AI Technology

New LaTeX.CSS Library Enables Websites to Look Like LaTeX Docs

Zurich-based student and aspiring full-stack software engineer Vincent Dörig has taken LaTeX to the website level with his GitHub project LaTeX.css.

When mathematicians and scientists start writing something it’s very likely to go beyond words — with much of the key content presented in the form of symbols and equations. Pedestrian word processors are not properly equipped for this, but the LaTeX typesetting system is. Now, Zurich-based student and aspiring full-stack software engineer Vincent Dörig has taken LaTeX to the website level with his GitHub project LaTeX.css.

Created in the early 1980s by American computer scientist Leslie Lamport as an addition to the TeX typesetting system, LaTeX is a proven and popular computer programming language designed for high-quality typesetting of equations, mathematical symbols and other elements of technical documents. The free software package is most often used for medium-to-large technical or scientific documents, but can also be applied to almost any other publishing format.

Dörig’s LaTeX.css is a minimal, almost class-less CSS library that renders any website HTML document into a LaTeX document. Since its release last week the project has garnered over 1,500 stars on GitHub. Guillermo Rauch, co-founder and CEO of Vercel (formerly ZEIT), a cloud platform for websites and serverless APIs, endorsed LaTeX.css on Twitter.

Researchers may choose LaTeX over other scientific document preparation systems for a number of reasons. Mark Tomforde, a math professor at the University of Houston, explains that LaTeX not only handles numbering and internal referencing within a document but also has a coherent package system that makes it relatively easy for users to write extension packages in order to provide additional features. LaTeX also provides various author-specified elements and can be readily converted to other outputs such as PDF and HTML.

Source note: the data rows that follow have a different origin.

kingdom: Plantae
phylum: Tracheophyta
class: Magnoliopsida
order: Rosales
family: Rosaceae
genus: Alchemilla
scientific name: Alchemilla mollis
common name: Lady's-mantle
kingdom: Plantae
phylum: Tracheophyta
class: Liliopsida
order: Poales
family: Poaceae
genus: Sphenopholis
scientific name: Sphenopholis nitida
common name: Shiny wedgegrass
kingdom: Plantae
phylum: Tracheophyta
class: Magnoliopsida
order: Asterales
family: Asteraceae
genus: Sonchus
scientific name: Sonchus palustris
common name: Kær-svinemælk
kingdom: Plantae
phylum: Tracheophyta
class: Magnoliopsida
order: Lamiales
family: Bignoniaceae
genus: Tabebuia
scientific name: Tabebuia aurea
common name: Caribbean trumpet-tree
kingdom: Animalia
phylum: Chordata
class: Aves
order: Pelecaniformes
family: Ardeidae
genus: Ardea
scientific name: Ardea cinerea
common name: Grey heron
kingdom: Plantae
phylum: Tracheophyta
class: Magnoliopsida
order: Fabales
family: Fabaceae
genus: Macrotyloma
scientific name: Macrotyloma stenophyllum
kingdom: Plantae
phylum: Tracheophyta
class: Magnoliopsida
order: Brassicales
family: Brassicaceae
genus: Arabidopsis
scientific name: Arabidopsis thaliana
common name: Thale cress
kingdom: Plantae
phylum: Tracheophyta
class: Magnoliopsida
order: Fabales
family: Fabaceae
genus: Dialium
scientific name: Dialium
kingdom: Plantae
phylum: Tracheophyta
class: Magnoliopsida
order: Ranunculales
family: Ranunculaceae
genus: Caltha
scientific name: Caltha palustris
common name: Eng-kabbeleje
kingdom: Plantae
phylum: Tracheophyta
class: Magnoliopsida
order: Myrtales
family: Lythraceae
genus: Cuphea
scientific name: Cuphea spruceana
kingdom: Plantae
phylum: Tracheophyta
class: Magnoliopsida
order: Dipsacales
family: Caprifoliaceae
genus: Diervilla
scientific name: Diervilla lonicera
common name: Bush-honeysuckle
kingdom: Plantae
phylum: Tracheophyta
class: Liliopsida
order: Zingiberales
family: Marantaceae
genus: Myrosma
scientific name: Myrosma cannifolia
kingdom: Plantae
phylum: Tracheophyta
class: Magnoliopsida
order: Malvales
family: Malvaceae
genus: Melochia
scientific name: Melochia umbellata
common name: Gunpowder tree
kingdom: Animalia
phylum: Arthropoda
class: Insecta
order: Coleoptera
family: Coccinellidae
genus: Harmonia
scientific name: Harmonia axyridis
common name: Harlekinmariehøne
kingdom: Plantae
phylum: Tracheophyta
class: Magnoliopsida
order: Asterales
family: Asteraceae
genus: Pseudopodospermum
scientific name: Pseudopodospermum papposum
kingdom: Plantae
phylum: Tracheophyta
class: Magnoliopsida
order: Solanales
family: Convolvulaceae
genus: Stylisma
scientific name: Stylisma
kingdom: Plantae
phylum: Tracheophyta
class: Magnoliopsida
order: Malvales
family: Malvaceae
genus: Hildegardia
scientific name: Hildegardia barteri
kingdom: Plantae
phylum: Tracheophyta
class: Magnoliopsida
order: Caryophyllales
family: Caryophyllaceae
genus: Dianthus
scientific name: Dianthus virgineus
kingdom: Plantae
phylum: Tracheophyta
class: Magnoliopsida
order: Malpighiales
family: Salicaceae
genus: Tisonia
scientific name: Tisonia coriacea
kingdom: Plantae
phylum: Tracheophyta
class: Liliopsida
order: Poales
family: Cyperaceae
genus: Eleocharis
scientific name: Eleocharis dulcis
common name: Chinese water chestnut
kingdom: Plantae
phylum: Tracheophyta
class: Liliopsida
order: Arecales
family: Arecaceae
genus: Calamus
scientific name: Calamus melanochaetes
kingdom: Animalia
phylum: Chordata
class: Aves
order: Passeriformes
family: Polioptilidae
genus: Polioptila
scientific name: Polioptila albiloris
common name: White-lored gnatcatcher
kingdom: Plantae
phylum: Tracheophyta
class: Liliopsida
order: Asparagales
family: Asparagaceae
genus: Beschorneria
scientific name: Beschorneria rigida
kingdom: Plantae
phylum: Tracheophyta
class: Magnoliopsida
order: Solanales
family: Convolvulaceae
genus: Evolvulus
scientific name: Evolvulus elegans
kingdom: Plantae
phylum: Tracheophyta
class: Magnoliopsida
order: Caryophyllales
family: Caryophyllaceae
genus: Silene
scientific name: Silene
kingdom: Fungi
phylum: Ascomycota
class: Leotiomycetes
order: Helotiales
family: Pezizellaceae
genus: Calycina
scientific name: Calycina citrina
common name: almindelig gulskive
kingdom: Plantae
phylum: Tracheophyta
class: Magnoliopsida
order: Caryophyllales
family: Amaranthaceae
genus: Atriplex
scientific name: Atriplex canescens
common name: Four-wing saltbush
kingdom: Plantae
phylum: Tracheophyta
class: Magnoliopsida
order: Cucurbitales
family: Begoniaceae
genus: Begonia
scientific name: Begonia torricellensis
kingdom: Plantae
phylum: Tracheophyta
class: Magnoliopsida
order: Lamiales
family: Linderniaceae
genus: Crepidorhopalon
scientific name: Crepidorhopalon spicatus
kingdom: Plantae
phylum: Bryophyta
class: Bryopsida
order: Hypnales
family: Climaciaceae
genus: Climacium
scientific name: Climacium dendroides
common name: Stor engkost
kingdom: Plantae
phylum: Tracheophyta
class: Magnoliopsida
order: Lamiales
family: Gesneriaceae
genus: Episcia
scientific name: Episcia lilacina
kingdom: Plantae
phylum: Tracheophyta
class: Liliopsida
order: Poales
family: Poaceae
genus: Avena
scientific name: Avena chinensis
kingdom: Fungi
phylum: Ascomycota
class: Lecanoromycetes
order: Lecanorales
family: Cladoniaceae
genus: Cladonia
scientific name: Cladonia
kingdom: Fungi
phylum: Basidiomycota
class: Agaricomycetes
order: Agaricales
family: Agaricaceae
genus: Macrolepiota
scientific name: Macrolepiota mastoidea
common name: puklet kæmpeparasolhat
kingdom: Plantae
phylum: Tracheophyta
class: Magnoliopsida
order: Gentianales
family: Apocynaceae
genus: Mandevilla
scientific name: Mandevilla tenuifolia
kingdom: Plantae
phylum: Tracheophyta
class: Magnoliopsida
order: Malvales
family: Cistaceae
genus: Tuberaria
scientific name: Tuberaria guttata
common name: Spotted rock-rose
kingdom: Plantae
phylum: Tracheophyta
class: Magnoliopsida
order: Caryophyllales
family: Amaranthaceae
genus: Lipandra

Anyone interested in trying out LaTeX.css can start by writing semantic HTML and then adding <link rel="stylesheet" href="https://latex.now.sh/style.css"> to the <head> of the project, according to a detailed handbook style instructions Dörig has provided.

The LaTeX.css project enables adding optional classnames for elements with special styles (author subtitle, abstract, lemmas, theorems, etc.) along the way, while the labels for theorems, definitions, lemmas, and proofs can be changed to other supported languages including German, French, and Italian.

The source code is on the project GitHub.